O Facebook retirou do ar neste sábado (24), a página Ceticismo Político, responsável por disseminar “fake news” (notícias falsas) sobre a vereadora Marielle Franco (PSOL), assassinada a tiros no Rio de Janeiro no último dia 14. “Nossos Padrões da Comunidade não permitem perfis falsos, e contamos com nossa comunidade para denunciar contas assim. Páginas administradas por perfis falsos também violam nossas políticas”, informou a assessoria do Facebook no Brasil.
Na sexta-feira (23), a DRCI (Delegacia de Repressão a Crimes de Informática) do Rio de Janeiro instaurou inquérito para tentar identificar os autores e disseminadores de textos difamatórios contra a vereadora. Um grupo de advogadas recolheu nas redes sociais e entregou à delegacia 17 mil postagens contendo mentiras sobre Marielle.
Tanto quem criou como quem replicou esses textos podem ser indiciados pelos crimes de calúnia, injúria ou difamação. A maior pena prevista para esses crimes é de dois anos, no caso de calúnia. Uma equipe de especialistas em rastrear a origem de postagens nas redes sociais começou a analisar as postagens neste sábado (24), mas até o início da tarde não havia avanços na investigação.

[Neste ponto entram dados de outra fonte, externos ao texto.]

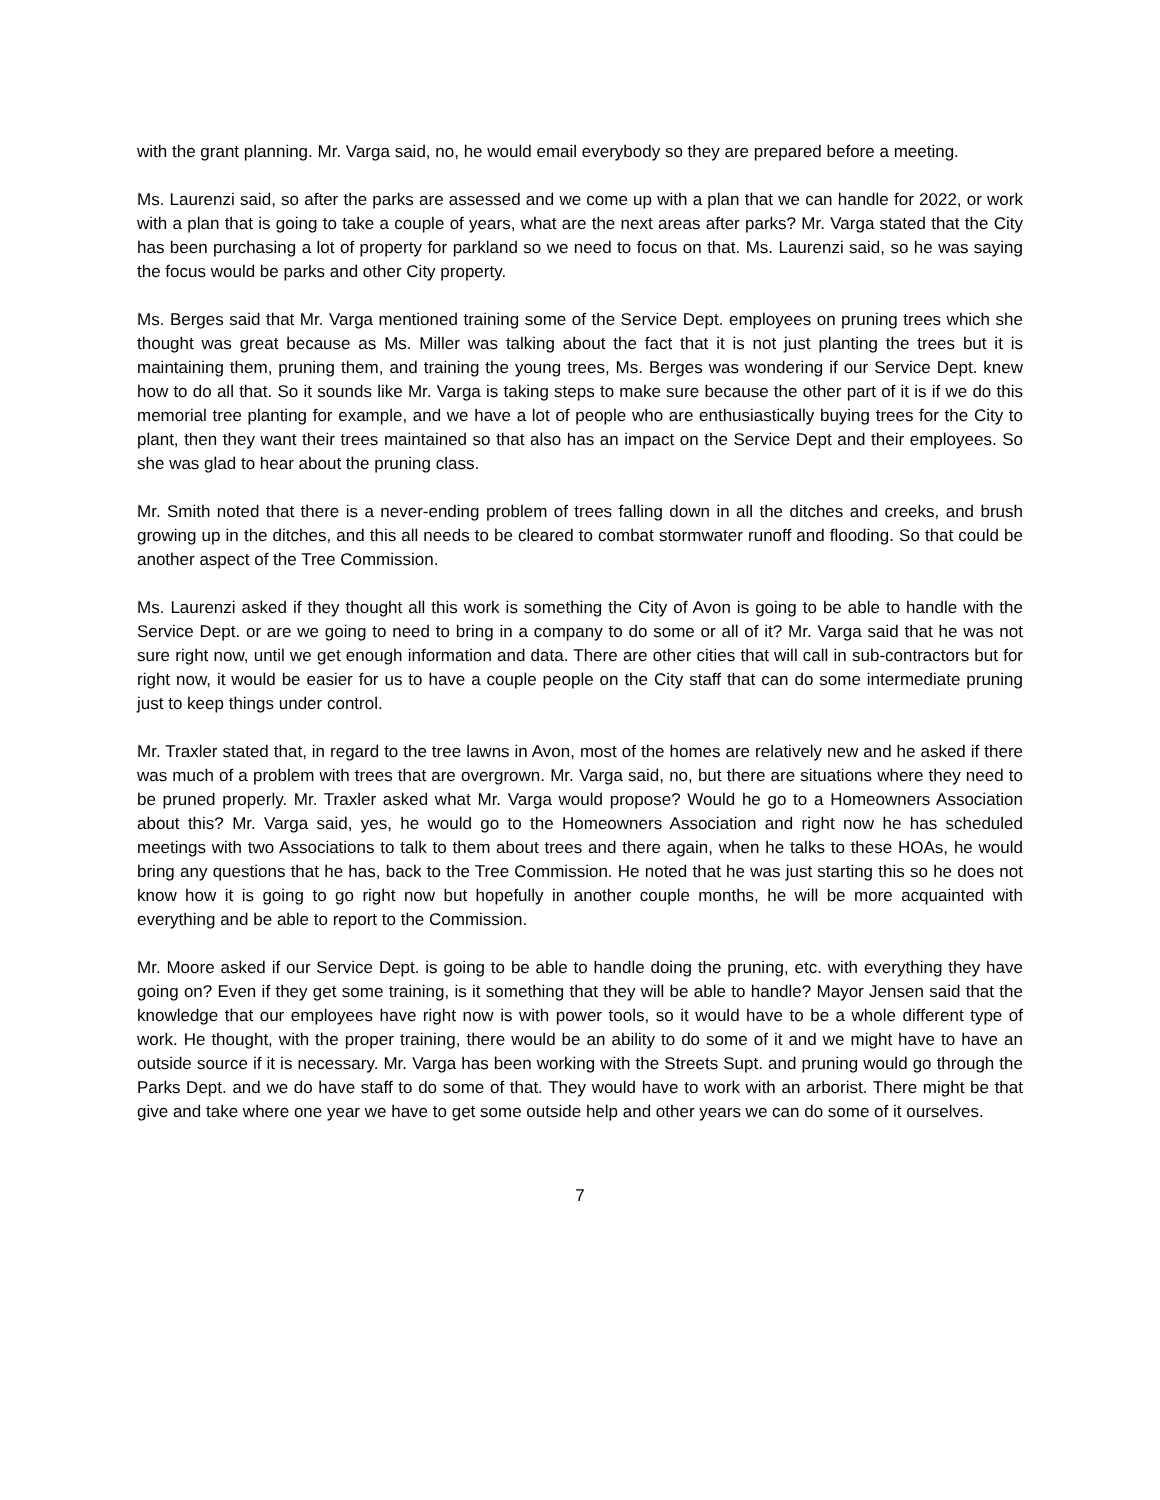with the grant planning. Mr. Varga said, no, he would email everybody so they are prepared before a meeting.
Ms. Laurenzi said, so after the parks are assessed and we come up with a plan that we can handle for 2022, or work with a plan that is going to take a couple of years, what are the next areas after parks? Mr. Varga stated that the City has been purchasing a lot of property for parkland so we need to focus on that. Ms. Laurenzi said, so he was saying the focus would be parks and other City property.
Ms. Berges said that Mr. Varga mentioned training some of the Service Dept. employees on pruning trees which she thought was great because as Ms. Miller was talking about the fact that it is not just planting the trees but it is maintaining them, pruning them, and training the young trees, Ms. Berges was wondering if our Service Dept. knew how to do all that. So it sounds like Mr. Varga is taking steps to make sure because the other part of it is if we do this memorial tree planting for example, and we have a lot of people who are enthusiastically buying trees for the City to plant, then they want their trees maintained so that also has an impact on the Service Dept and their employees. So she was glad to hear about the pruning class.
Mr. Smith noted that there is a never-ending problem of trees falling down in all the ditches and creeks, and brush growing up in the ditches, and this all needs to be cleared to combat stormwater runoff and flooding. So that could be another aspect of the Tree Commission.
Ms. Laurenzi asked if they thought all this work is something the City of Avon is going to be able to handle with the Service Dept. or are we going to need to bring in a company to do some or all of it? Mr. Varga said that he was not sure right now, until we get enough information and data. There are other cities that will call in sub-contractors but for right now, it would be easier for us to have a couple people on the City staff that can do some intermediate pruning just to keep things under control.
Mr. Traxler stated that, in regard to the tree lawns in Avon, most of the homes are relatively new and he asked if there was much of a problem with trees that are overgrown. Mr. Varga said, no, but there are situations where they need to be pruned properly. Mr. Traxler asked what Mr. Varga would propose? Would he go to a Homeowners Association about this? Mr. Varga said, yes, he would go to the Homeowners Association and right now he has scheduled meetings with two Associations to talk to them about trees and there again, when he talks to these HOAs, he would bring any questions that he has, back to the Tree Commission. He noted that he was just starting this so he does not know how it is going to go right now but hopefully in another couple months, he will be more acquainted with everything and be able to report to the Commission.
Mr. Moore asked if our Service Dept. is going to be able to handle doing the pruning, etc. with everything they have going on? Even if they get some training, is it something that they will be able to handle? Mayor Jensen said that the knowledge that our employees have right now is with power tools, so it would have to be a whole different type of work. He thought, with the proper training, there would be an ability to do some of it and we might have to have an outside source if it is necessary. Mr. Varga has been working with the Streets Supt. and pruning would go through the Parks Dept. and we do have staff to do some of that. They would have to work with an arborist. There might be that give and take where one year we have to get some outside help and other years we can do some of it ourselves.
7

Uma outra página do Ceticismo Político, que foi atualizada pela última vez em fevereiro, e tem 23 mil curtidas ainda permanece no ar.
Em mensagens publicadas em redes sociais e áudios enviados pelo aplicativo Whatsapp, internautas têm divulgado informações – sem nenhuma comprovação – de que Marielle teria ligação com o crime organizado e que sua morte estaria relacionada a esse envolvimento. A tese foi reproduzida por uma desembargadora do TJ-RJ (Tribunal de Justiça do Rio) em uma postagem no Facebook. O deputado Alberto Fraga (DEM-DF) foi outro que reproduziu fake news em uma de suas redes sociais.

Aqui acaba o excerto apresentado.